Старые болезни, глава 1

Ночью Чарлик опять не давал ей уснуть: скулил, никак не мог устроиться у себя в кресле, громко вынюхивая подстилку и вертясь, словно ловил свой хвост, и Евгения Михайловна не прощала себе, что не подумала о враче раньше. То есть, разумеется, думала, но лечебница находилась далеко, в Кунцеве, часто обещали оттепель, было скользко, к тому же каждый раз она невольно вспоминала собственное последнее посещение поликлиники. «Какое у бабулечки красивое белье!» С помощью этого комплимента профессор-консультант, вряд ли многим её моложе, надеялся прописаться в другом поколении, где ещё интересуются трикотажными подробностями, тем более что в кабинете присутствовало несколько женщин, районных артрологов.
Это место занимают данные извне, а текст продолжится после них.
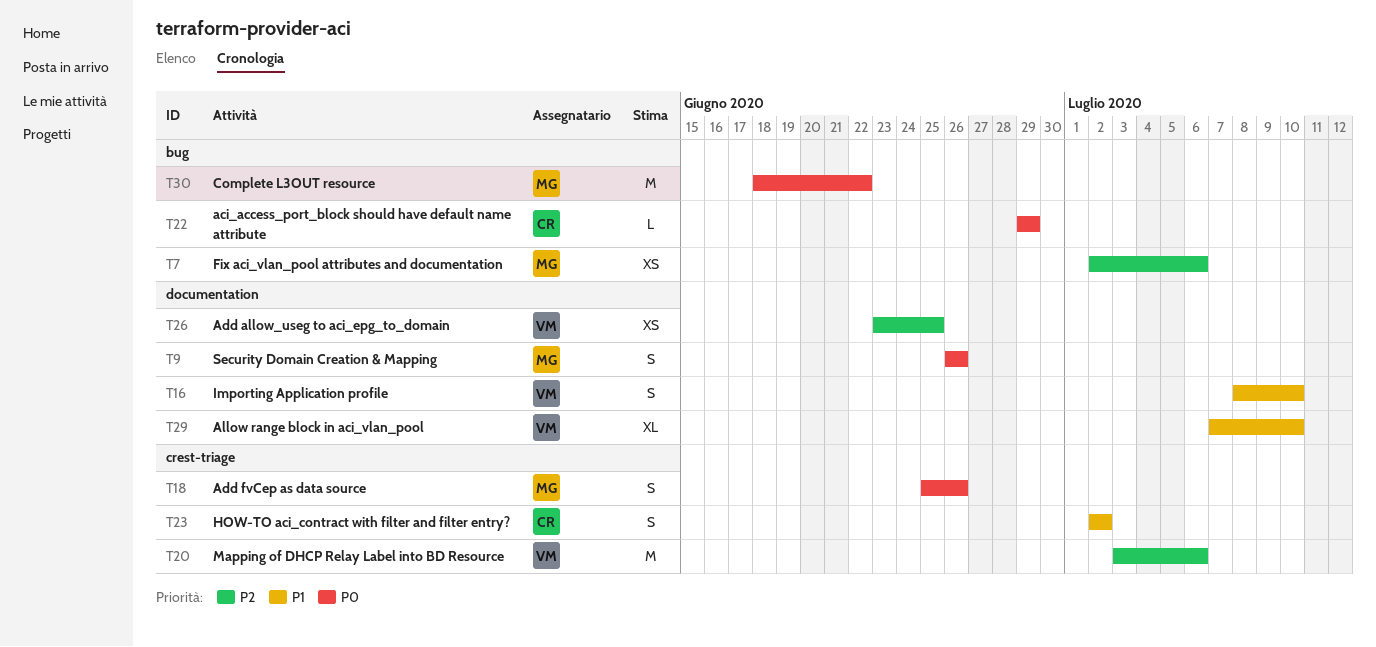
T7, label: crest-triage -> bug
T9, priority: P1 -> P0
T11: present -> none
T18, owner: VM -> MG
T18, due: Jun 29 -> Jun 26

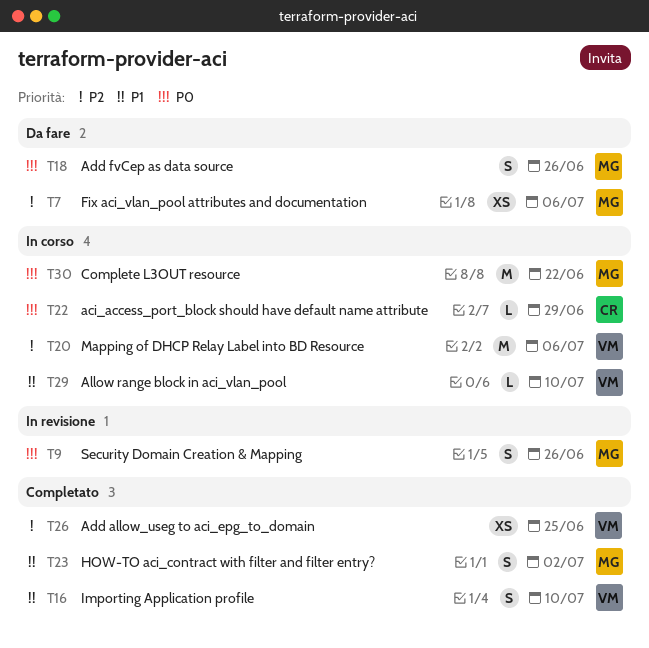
T23, owner: CR -> MG
T29, estimate: XL -> L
Однако впервые Евгения Михайловна действительно ощутила себя старухой и, сидя на кушетке, машинально наблюдала, как, широко расставив ноги, профессор погружал в них большой живот, пытаясь, не покидая стула, добраться к её раздутому правому колену. «Где беспокоит? Тут?..» Она крикнула от вонзившихся в колено пальцев. «Правильно». Утратив к ней всяческий интерес, профессор повернулся к коллегам с таким видом, будто только для того и прибыл сюда, чтобы продемонстрировать своё нажатие, и, очутившись в коридоре без каких-либо новых назначений, Евгения Михайловна никак не могла понять, зачем понадобилась эта пытка!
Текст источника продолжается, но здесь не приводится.